God spoke to me v.12-16

elaborate explanation of experience Eliphaz had, gave him goose bumps, made his hair stand up, knees knock; couldn’t see it, but I could feel it – must have been God

how do you argue with that kind of experience, statement?

you’ve heard it, person headed for really dumb or even sinful decision, “God spoke to me”, “I feel it’s from God, what he wants me to do”

they hope you have no comeback, just like Eliphaz; seems he was bent on beating Job down, overwhelming him with argument, not letting him up for anything

here’s what he said v.17-21

don’t presume to be more wise than God – even the angels are foolish compared to God, where does that leave you?

you don’t have the understanding to question God and his providence, to challenge him about your circumstances

you thought Job was low after his own outburst, what do you suppose he thought / felt after all this from his best friend? and, btw, it isn’t over yet, not by a long shot

Things to remember: even best of Christians can be deceived, misled by Satan, apply right principles in wrong way.

James Durham: “However they misapply, this will hold good: It will be well with the righteous, and ill with the wicked. It will be well with them that worship God, and a curse will pursue them that do not.”

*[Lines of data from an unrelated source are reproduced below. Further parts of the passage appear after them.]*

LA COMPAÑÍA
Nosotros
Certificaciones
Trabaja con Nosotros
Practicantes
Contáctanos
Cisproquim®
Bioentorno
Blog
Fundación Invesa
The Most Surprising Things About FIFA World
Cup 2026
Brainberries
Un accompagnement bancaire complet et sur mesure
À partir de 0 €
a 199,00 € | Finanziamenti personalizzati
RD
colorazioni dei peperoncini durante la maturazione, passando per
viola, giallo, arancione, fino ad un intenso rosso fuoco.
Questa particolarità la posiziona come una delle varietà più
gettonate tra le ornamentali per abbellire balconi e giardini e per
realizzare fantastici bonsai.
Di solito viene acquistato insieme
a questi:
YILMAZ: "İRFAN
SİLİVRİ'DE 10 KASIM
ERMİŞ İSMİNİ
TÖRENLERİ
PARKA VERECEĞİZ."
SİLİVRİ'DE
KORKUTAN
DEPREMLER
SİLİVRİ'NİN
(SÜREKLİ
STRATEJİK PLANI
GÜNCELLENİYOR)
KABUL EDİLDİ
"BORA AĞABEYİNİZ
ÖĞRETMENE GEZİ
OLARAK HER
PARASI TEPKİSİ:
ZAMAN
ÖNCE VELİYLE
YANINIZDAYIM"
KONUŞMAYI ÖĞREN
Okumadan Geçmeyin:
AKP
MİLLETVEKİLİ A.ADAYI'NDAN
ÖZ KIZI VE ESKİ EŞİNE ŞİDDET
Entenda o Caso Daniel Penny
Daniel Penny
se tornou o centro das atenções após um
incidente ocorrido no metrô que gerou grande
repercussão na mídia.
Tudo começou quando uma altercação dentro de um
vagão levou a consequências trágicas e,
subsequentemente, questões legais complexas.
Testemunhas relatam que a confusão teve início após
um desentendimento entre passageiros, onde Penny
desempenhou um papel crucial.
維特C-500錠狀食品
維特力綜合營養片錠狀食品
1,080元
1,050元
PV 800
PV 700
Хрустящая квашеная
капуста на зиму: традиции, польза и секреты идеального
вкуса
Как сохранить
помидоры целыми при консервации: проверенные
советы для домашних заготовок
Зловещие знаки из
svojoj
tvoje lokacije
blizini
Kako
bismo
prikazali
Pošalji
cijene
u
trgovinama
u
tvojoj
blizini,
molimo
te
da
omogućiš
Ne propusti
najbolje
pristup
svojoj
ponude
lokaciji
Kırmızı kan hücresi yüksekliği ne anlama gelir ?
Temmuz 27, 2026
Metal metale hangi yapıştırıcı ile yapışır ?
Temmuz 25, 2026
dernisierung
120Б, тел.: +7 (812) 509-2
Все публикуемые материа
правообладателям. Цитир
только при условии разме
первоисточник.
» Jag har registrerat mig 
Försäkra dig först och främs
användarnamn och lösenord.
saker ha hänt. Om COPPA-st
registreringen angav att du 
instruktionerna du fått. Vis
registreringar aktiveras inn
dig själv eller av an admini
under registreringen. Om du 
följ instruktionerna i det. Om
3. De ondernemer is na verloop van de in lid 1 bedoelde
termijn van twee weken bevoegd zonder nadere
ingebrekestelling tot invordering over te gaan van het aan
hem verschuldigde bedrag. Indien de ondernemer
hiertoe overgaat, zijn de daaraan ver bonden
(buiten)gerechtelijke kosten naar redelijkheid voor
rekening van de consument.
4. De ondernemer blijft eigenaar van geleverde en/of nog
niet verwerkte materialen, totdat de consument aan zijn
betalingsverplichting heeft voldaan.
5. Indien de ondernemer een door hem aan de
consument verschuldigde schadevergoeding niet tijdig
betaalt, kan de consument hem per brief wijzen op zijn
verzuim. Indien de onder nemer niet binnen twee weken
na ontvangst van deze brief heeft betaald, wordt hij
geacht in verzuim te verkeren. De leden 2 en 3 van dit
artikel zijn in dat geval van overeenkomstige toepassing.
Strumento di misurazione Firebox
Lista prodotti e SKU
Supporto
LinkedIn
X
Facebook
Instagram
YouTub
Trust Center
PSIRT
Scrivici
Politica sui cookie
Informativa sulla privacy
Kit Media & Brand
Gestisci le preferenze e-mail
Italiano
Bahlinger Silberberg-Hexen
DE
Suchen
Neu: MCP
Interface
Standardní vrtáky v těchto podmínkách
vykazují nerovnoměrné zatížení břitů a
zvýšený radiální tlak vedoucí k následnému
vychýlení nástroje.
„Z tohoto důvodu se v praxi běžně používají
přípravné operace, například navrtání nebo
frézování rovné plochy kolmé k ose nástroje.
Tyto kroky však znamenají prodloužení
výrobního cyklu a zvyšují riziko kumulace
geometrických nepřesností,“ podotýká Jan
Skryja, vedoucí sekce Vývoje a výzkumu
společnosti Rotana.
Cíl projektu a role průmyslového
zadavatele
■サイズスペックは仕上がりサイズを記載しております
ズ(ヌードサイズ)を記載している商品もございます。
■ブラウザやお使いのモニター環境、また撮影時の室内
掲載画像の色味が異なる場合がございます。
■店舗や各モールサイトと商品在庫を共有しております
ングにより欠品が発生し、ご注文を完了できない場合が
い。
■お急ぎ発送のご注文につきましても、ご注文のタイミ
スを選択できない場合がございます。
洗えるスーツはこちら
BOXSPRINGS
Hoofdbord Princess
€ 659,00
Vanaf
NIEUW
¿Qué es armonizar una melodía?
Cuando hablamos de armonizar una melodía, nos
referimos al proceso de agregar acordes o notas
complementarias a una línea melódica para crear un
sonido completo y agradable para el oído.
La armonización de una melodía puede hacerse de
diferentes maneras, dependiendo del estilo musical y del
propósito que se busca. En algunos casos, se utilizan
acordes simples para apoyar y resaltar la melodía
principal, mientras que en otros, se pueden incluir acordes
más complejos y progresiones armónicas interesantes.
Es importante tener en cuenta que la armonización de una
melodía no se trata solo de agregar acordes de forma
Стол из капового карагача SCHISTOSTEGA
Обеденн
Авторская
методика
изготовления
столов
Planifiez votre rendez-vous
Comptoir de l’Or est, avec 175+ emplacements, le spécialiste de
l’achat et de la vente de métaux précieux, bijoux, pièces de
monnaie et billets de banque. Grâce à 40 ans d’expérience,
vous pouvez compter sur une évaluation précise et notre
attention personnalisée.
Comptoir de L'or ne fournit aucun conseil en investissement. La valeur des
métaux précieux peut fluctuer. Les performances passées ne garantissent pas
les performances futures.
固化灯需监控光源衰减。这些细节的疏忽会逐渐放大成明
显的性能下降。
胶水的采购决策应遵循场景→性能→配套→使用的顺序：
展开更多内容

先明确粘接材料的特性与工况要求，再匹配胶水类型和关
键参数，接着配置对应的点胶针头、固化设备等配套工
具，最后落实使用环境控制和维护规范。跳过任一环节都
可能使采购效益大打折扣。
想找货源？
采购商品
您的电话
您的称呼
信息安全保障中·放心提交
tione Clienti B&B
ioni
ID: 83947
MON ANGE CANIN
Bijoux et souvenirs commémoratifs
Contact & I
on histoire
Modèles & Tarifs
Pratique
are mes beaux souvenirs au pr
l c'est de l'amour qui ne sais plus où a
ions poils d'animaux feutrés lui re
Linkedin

Must also take long view, remembering that sin is present in this world and Christians aren’t immune from its effects. Notice I didn’t say “consequences”. Fallout from sin of others and sin-corrupted environment get on us sometimes. But only in this life, not the next. Someday this will all be behind us, will experience that glorious future God has in store for us, when all things will be made right. Be sure that so much as lies in you, on good terms with Heavenly Father.